→ EXERCISE SET
(a) Please reproduce the passage of the software development introduction starting at "It feels people" and ending at "you store code?".
(b) In the software development introduction, what does the author say software development isn't only about?

→ SOURCE EXTRACT

Software development infrastructure. Part 0x00. Introduction

in #utopian-io7 years ago (edited)

Introduction

Software development isn’t about writing code. At least not only. I would like to share my experience with the non-code-writing part

Development cycle

It feels people are convinced software development works more or less like this:
Software development cycle

And it’s roughly true. It does however get interesting when one gets into details of what happens in the lower left of that picture, between the developer and the product.

  • How do you write code?
  • Where do you store code?
  • How do you track changes?
  • How do you handle business expectations?
  • How do you handle customer feedback/complaints?
  • How do you verify that your project does what it is supposed to?
  • How do you arrange work with your workmates?
  • How do you construct the end product?
  • How do you deliver it?
  • How do you monitor your products?
  • How do you fix things?
  • How do you recover your system?
  • How do you cleanup the bug spill?
  • How do you maintain backups?

And so on, and so forth.

Obviously, I would not expect a fresh software development enthusiast to know these things. After all, they have just written a premium hello world app and should not be bothered with all the ugly boring logistics crap. Some of the senior ones still don’t know this. And it still may be fine.

→ DATA PROVIDED
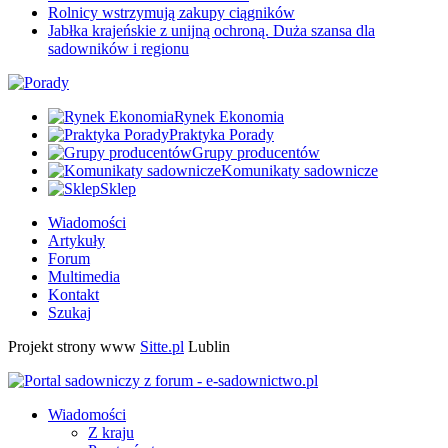
Rolnicy wstrzymują zakupy ciągników
Jabłka krajeńskie z unijną ochroną. Duża szansa dla
sadowników i regionu
Rynek Ekonomia
Praktyka Porady
Grupy producentów
Komunikaty sadownicze
Sklep
Wiadomości
Artykuły
Forum
Multimedia
Kontakt
Szukaj
Projekt strony www
Sitte.pl
Lublin
Wiadomości
Z kraju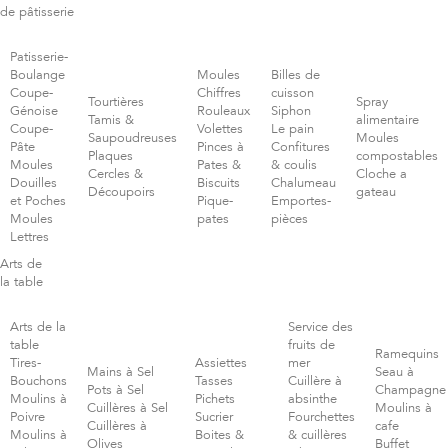
de pâtisserie
Patisserie-
Boulange
Moules
Billes de
Coupe-
Chiffres
cuisson
Tourtières
Spray
Génoise
Rouleaux
Siphon
Tamis &
alimentaire
Coupe-
Volettes
Le pain
Saupoudreuses
Moules
Pâte
Pinces à
Confitures
Plaques
compostables
Moules
Pates &
& coulis
Cercles &
Cloche a
Douilles
Biscuits
Chalumeau
Découpoirs
gateau
et Poches
Pique-
Emportes-
Moules
pates
pièces
Lettres
Arts de
la table
Arts de la
Service des
table
fruits de
Ramequins
Tires-
Assiettes
mer
Mains à Sel
Seau à
Bouchons
Tasses
Cuillère à
Pots à Sel
Champagne
Moulins à
Pichets
absinthe
Cuillères à Sel
Moulins à
Poivre
Sucrier
Fourchettes
Cuillères à
cafe
Moulins à
Boites &
& cuillères
Olives
Buffet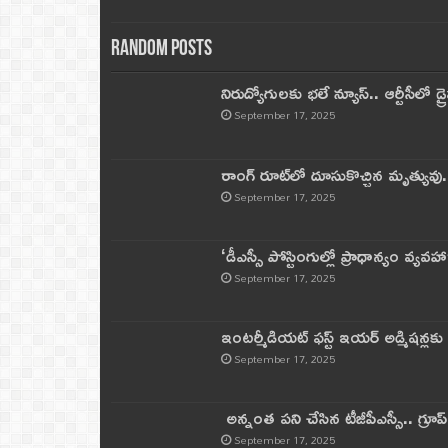
Random Posts
నిరుద్యోగులకు భలే న్యూస్.. ఆర్టీసీలో డ్ర
September 17, 2025
రాంగ్ రూట్‌లో దూసుకొచ్చిన మృత్యువు.
September 17, 2025
‘డీఎస్సీ పోస్టింగుల్లో ప్రాధాన్యం వ్యవహా
September 17, 2025
ఇంటర్మీడియట్ ఫస్ట్‌ ఇయర్‌ అడ్మిషన్లక
September 17, 2025
అన్నంత పని చేసిన టీజీపీఎస్సీ.. గ్రూప్‌ 
September 17, 2025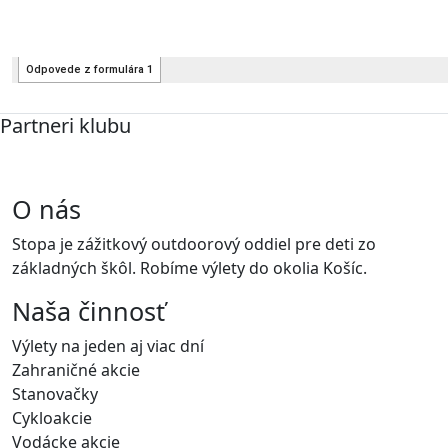
Partneri klubu
O nás
Stopa je zážitkový outdoorový oddiel pre deti zo
základných škôl. Robíme výlety do okolia Košíc.
Naša činnosť
Výlety na jeden aj viac dní
Zahraničné akcie
Stanovačky
Cykloakcie
Vodácke akcie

→ PER-TASK ANSWERS
(a)
It feels people are convinced software development works more or less like this:
Software development cycle

And it’s roughly true. It does however get interesting when one gets into details of what happens in the lower left of that picture, between the developer and the product.

  • How do you write code?
  • Where do you store code?

(b) Writing code.